Online Matching: A Brief Survey
Zhiyi Huang, Zhihao Gavin Tang, David Wajc
TL;DR
Online Matching: A Brief Survey surveys the landscape of online matching and ad allocation from adversarial and stochastic viewpoints, covering bipartite and generalized models, including fully online and reusable resources. It highlights core algorithms such as Ranking and Balance, and framework-driven approaches like Primal-Dual, Randomized Rounding, OCRS, and OCS, detailing proven ratios such as $1-1/e$ in classic settings and breakthroughs beyond $1/2$ via OCS. The survey also connects online matching to mechanism design through prophet and philosopher inequalities, and reports state-of-the-art results and open gaps (e.g., achieving $1-1/e$ for display ads/AdWords, heterogeneous durations in reusable resources). It emphasizes practical relevance to online markets (ads, rides, crowdsourcing) and outlines a suite of techniques that unify theory across adversarial and stochastic regimes.

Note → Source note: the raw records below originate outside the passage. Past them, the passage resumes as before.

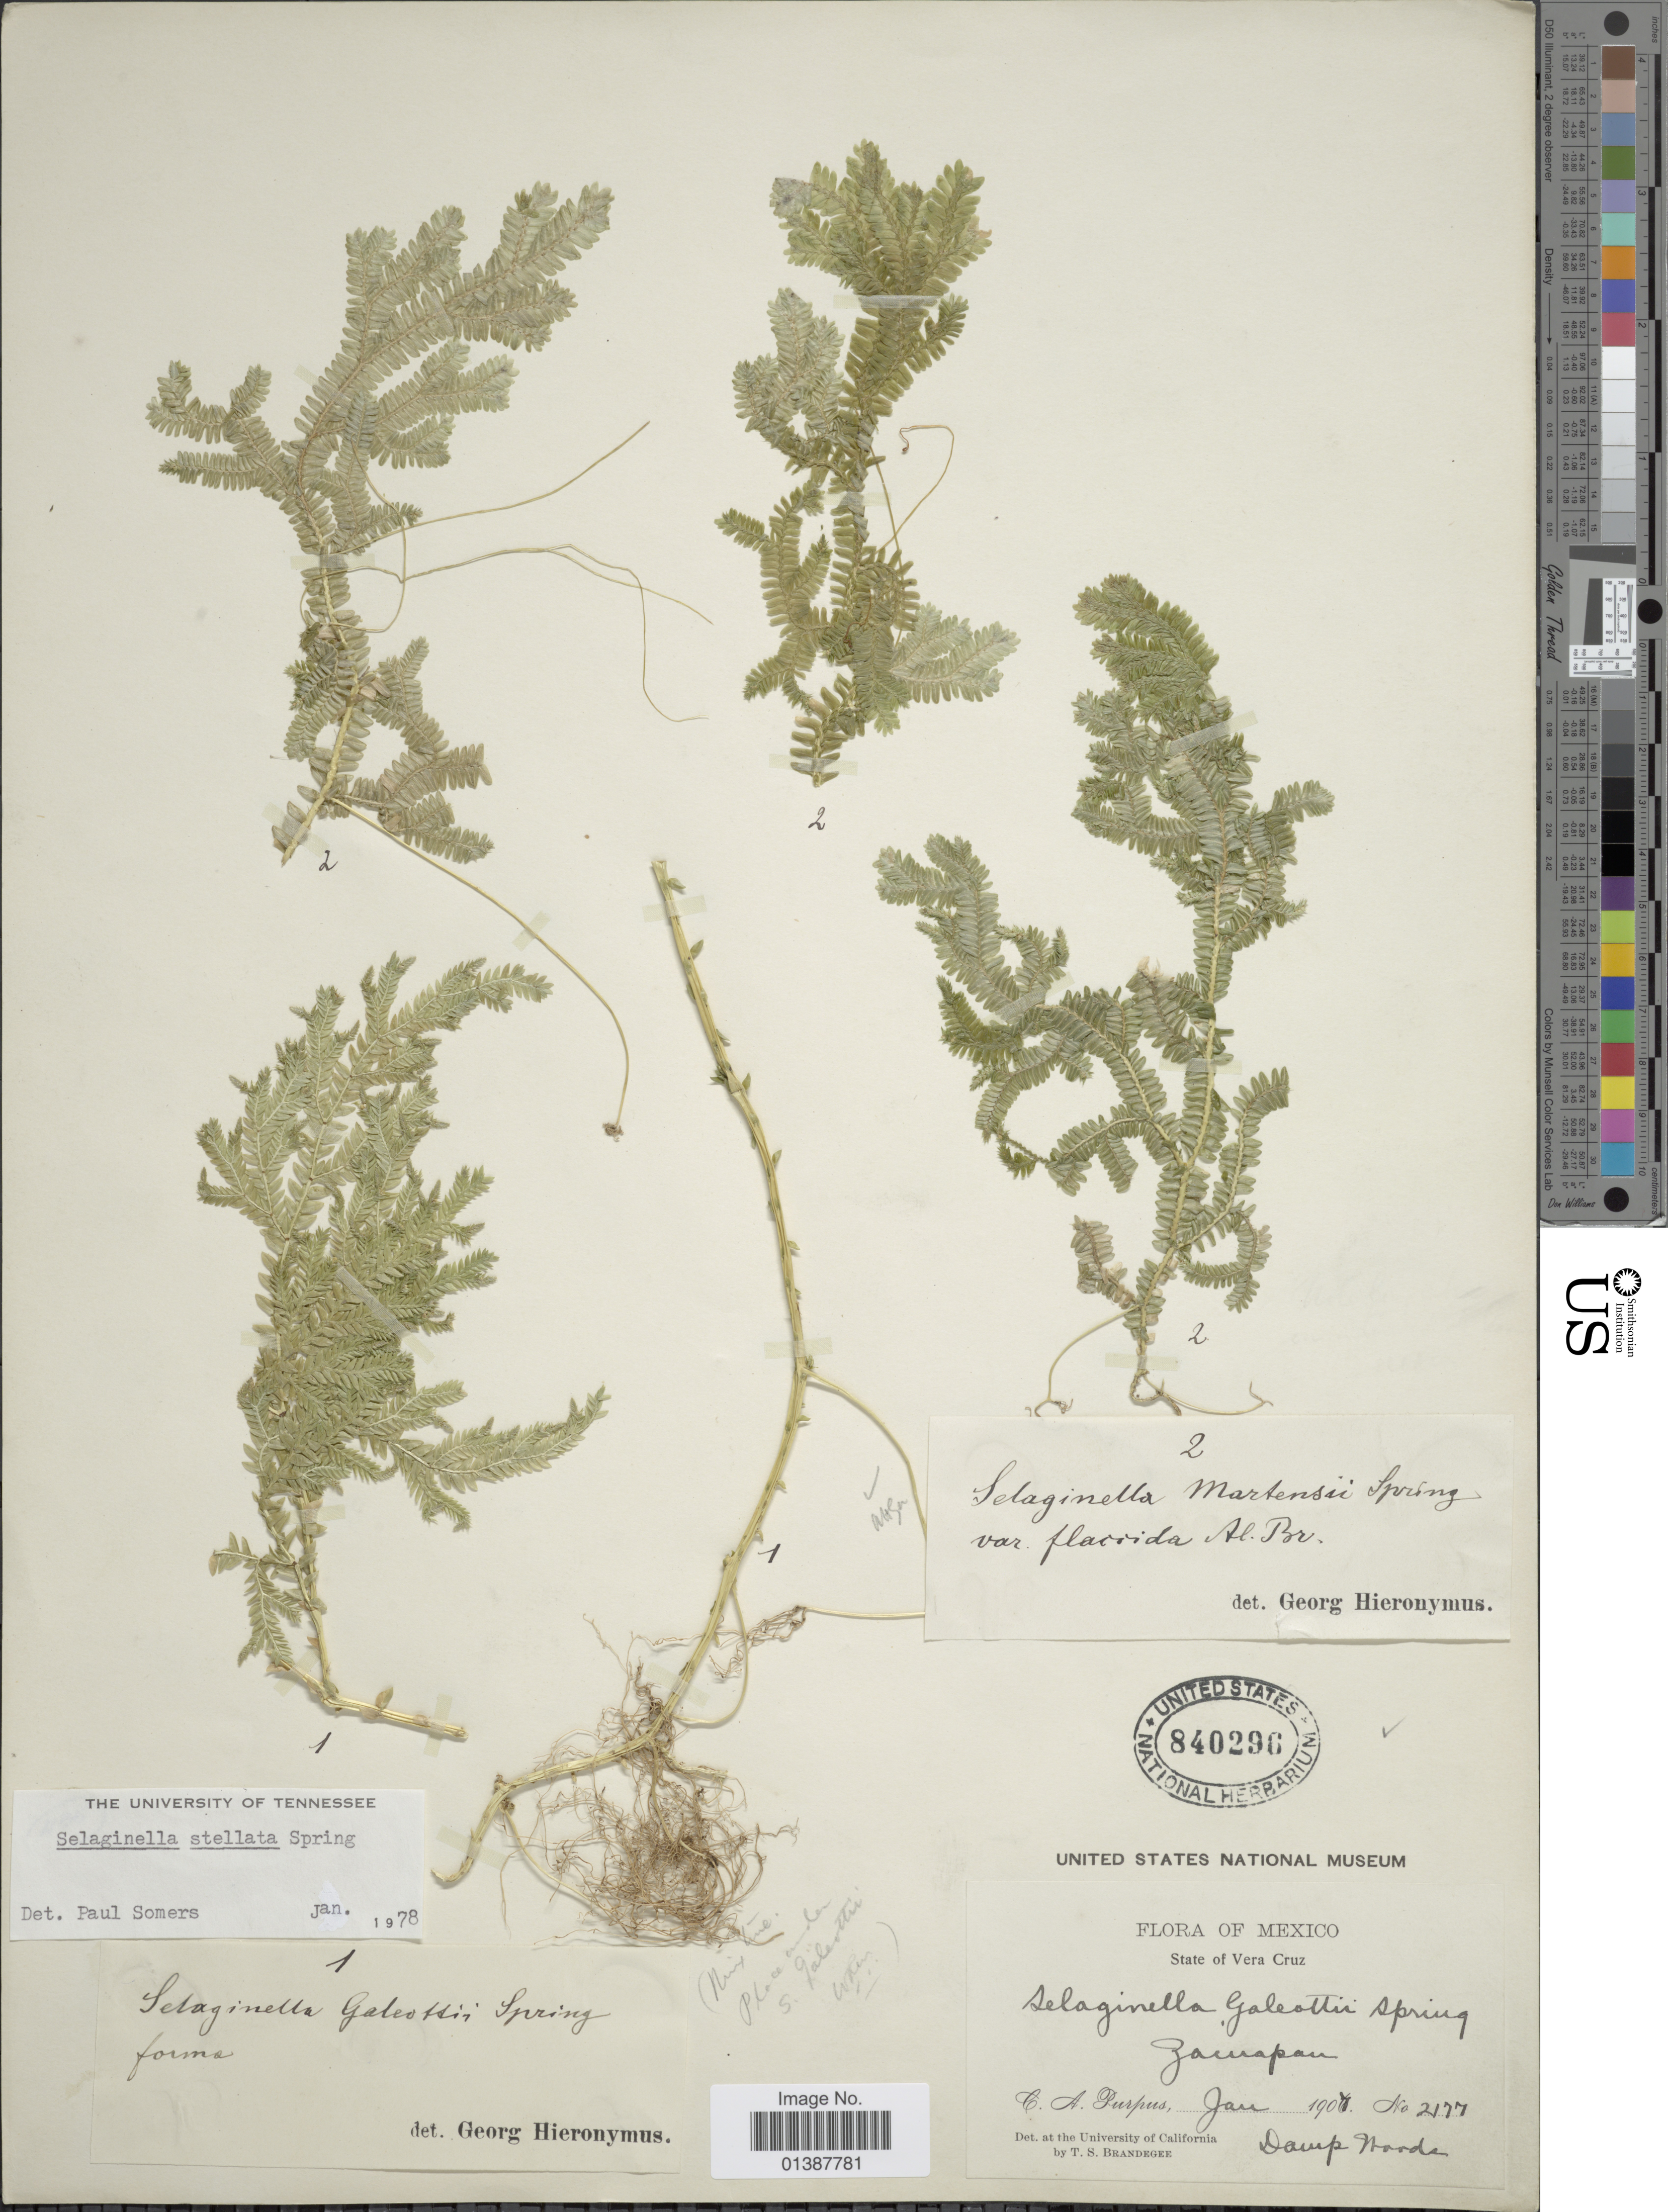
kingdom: Plantae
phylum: Tracheophyta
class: Lycopodiopsida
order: Selaginellales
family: Selaginellaceae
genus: Selaginella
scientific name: Selaginella galeottii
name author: Spring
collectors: C. A. Purpus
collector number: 2177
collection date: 1907-01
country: Mexico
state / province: Veracruz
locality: Zacuapan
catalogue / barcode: US 840296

Overall, the work maps a rich toolkit for designing and analyzing online allocation mechanisms with broad applicability and several key unresolved questions.
Abstract
Matching, capturing allocation of items to unit-demand buyers, or tasks to workers, or pairs of collaborators, is a central problem in economics. Indeed, the growing prevalence of matching-based markets, many of which online in nature, has motivated much research in economics, operations research, computer science, and their intersection. This brief survey is meant as an introduction to the area of online matching, with an emphasis on recent trends, both technical and conceptual.